Alberto Vitale - Disperazione |
Stamattina avevo messo su un post sul mio umore ballerino, ma dopo un SMS di mia sorella ha ridimensionato di colpo quelli che negli ultimi giorni mi sembravano iceberg emotivi a semplici scogli.
Uno dei suoi ragazzi si è suicidato, oggi andrà al suo funerale.
Dico "uno dei suoi ragazzi" perchè lei li chiama così, anche quando hanno 60 anni e potrebbero essere nonni (e in alcuni casi lo sono).
Mia sorella fa l'educatrice, ha iniziato anni fa con alcuni progetti tesi a rendere autonome persone down e ora segue persone disagiate aiutandole a "ripartire" con dei lavori per enti e strutture. I "ragazzi" sono tanti, i progetti sempre troppo brevi e i fondi sono spesso ridicoli. Ma, nonostante tutto, queste iniziative sono spesso un'occasione per farli sentire meno soli (anche nel disagio), rappresentano una possibilità di socializzazione o di lavoro per chi ha sempre incontrato ostacoli in uno o in entrambi gli ambiti.
Non le ho chiesto come si sente, lo so. Mi sono limitata a dirle che a volte le persone non vogliono essere salvate. Non c'è niente che possiamo fare, noi non abbiamo gli strumenti, loro non hanno la volontà di vivere, o forse non ne hanno la forza.

**Problema da risolvere**
Nell'estratto della pagina, che lavoro fa la sorella di chi scrive? Per rispondere non servono i record.

**Dati archiviati**
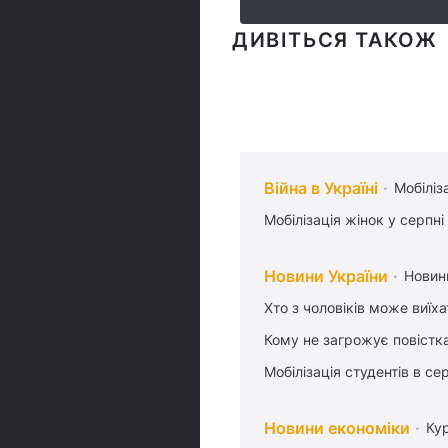
ДИВІТЬСЯ ТАКОЖ
Війна в Україні
Мобіліз
Мобілізація жінок у серпні
Новини України
Новин
Хто з чоловіків може виїх
Кому не загрожує повістка
Мобілізація студентів в се
Новини економіки
Ку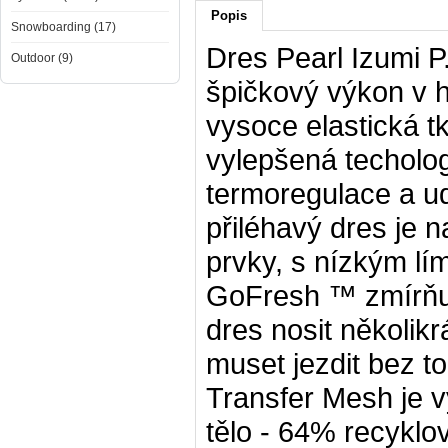
Popis
Snowboarding (17)
Dres Pearl Izumi P
Outdoor (9)
špičkový výkon v 
vysoce elastická t
vylepšená techolog
termoregulace a ud
přiléhavý dres je
prvky, s nízkým lí
GoFresh ™ zmírňu
dres nosit několik
muset jezdit bez t
Transfer Mesh je v
tělo - 64% recyklo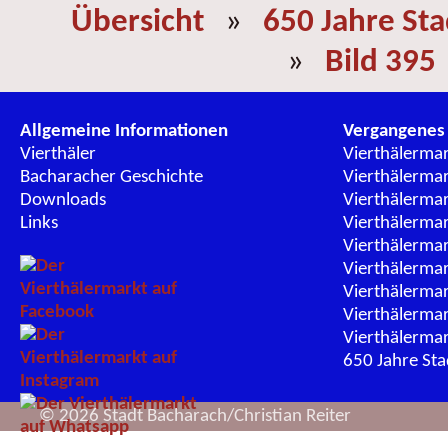
Übersicht
»
650 Jahre St
»
Bild 395
Allgemeine Informationen
Vergangenes
Vierthäler
Vierthälerma
Bacharacher Geschichte
Vierthälerma
Downloads
Vierthälerma
Links
Vierthälerma
Vierthälerma
Vierthälerma
Vierthälerma
Vierthälerma
Vierthälerma
650 Jahre St
© 2026 Stadt Bacharach/Christian Reiter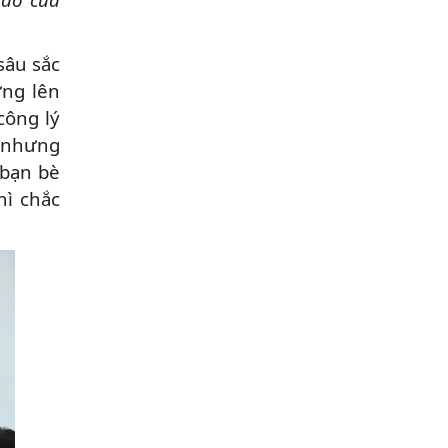
sâu sắc
ứng lên
công lý
é nhưng
 bạn bè
hì chắc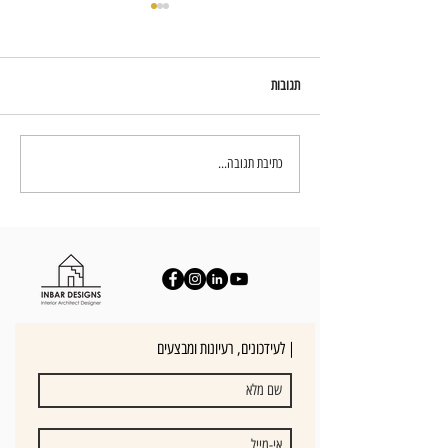
תגובות
עיצוב חדרי שינה - יצירת חוויה בבית
כתיבת תגובה...
לעידכונים, רעיונות ומבצעים |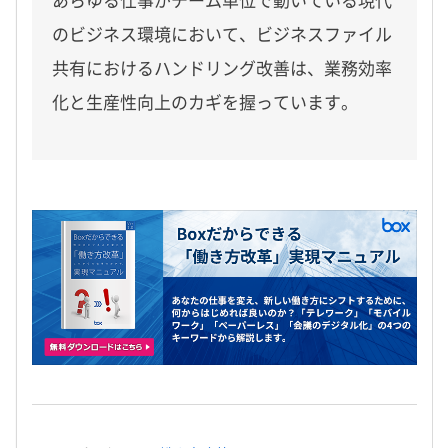
あらゆる仕事がチーム単位で動いている現代
のビジネス環境において、ビジネスファイル
共有におけるハンドリング改善は、業務効率
化と生産性向上のカギを握っています。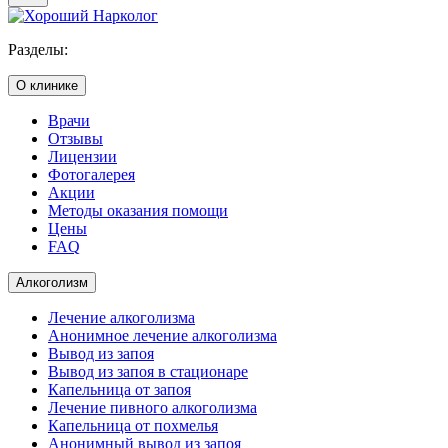
Разделы:
О клинике
Врачи
Отзывы
Лицензии
Фотогалерея
Акции
Методы оказания помощи
Цены
FAQ
Алкоголизм
Лечение алкоголизма
Анонимное лечение алкоголизма
Вывод из запоя
Вывод из запоя в стационаре
Капельница от запоя
Лечение пивного алкоголизма
Капельница от похмелья
Анонимный вывод из запоя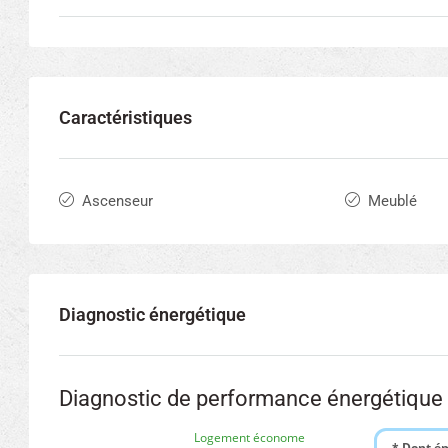
Caractéristiques
Ascenseur
Meublé
Diagnostic énergétique
Diagnostic de performance énergétique
Logement économe
* Dont ém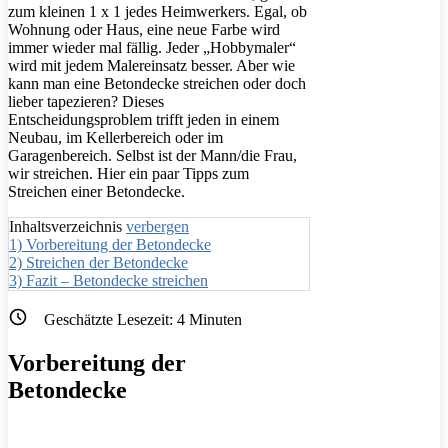
zum kleinen 1 x 1 jedes Heimwerkers. Egal, ob
Wohnung oder Haus, eine neue Farbe wird
immer wieder mal fällig. Jeder „Hobbymaler“
wird mit jedem Malereinsatz besser. Aber wie
kann man eine Betondecke streichen oder doch
lieber tapezieren? Dieses
Entscheidungsproblem trifft jeden in einem
Neubau, im Kellerbereich oder im
Garagenbereich. Selbst ist der Mann/die Frau,
wir streichen. Hier ein paar Tipps zum
Streichen einer Betondecke.
Inhaltsverzeichnis
verbergen
1)
Vorbereitung der Betondecke
2)
Streichen der Betondecke
3)
Fazit – Betondecke streichen
Geschätzte Lesezeit:
4
Minuten
Vorbereitung der
Betondecke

**Soluzione**
Fa l'educatrice.